"Zone rouge" fait partie de ces films vus il y a une trentaine d'années sur le téléviseur familial, dont je ne conservais que des souvenirs flous et diffus. Ce deuxième visionnage représentait donc une redécouverte totale.
Robert Enrico a le mérite de se frotter à un genre peu répandu dans le cinéma français, à savoir le thriller écologique, reprenant au passage certains motifs de son précédent thriller conspirationniste (comme la figure de l'individu seul face à la machine d'Etat), intitulé "Le secret" et sorti une dizaine d'années plus tôt.
Cela dit, si ce dernier s'inscrivait avantageusement dans la veine paranoïaque très en vogue dans les seventies, "Zone rouge" souffre davantage dans le registre de la vraisemblance, car les années 80 ont fini par digérer ces thèses, au point que la théorie du complot avancée dans le film apparaît parfois excessive, voire grand-guignolesque.
"Zone rouge" souffre également d'un rythme trop nonchalant, difficilement compatible avec le genre thriller : on ressent des longueurs à plusieurs reprises.
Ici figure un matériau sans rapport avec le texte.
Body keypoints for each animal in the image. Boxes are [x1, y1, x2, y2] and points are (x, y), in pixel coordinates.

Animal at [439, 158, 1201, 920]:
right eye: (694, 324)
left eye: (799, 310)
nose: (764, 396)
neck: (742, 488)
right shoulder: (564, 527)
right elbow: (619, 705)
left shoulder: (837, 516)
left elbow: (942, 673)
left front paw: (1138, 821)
Enrico aurait sans doute gagné à densifier son montage, de manière à élaguer son film d'une bonne dizaine de minutes.
Pour finir sur les défauts, signalons la prestation moyenne de Richard Anconina, pas toujours convaincant dans un rôle il est vrai assez mal écrit : ainsi, on ne comprend pas bien l'évolution de cet employé dragueur et cupide vers le statut de justicier, uniquement pour les beaux yeux de Sabine Azéma.
Heureusement, cette dernière se montre à son avantage, dans un registre pas évident : Azéma n'est pourtant pas une comédienne que j'apprécie en général, mais ici sa composition s'avère probante.
"Zone rouge" est également réussi sur le plan des décors (en particulier ce hameau isolé dans l'Hérault) et de son atmosphère anxiogène : à plusieurs reprises, le réalisateur parvient à installer une vraie tension et une ambiance inquiétante, et à mettre en scène quelques séquences visuellement bluffantes (à commencer par la scène de l'incendie, traversée par des ombres blanches en combinaison isotherme, mais aussi celle de l'accident dans le brouillard nocturne).
Robert Enrico signe donc un film audacieux et parfois spectaculaire, développant des thématiques pertinentes autour de l'écologie avec un certain sens de l'anticipation, mais hélas trop bancal et inégal pour convaincre pleinement, plombé par quelques maladresses et invraisemblances.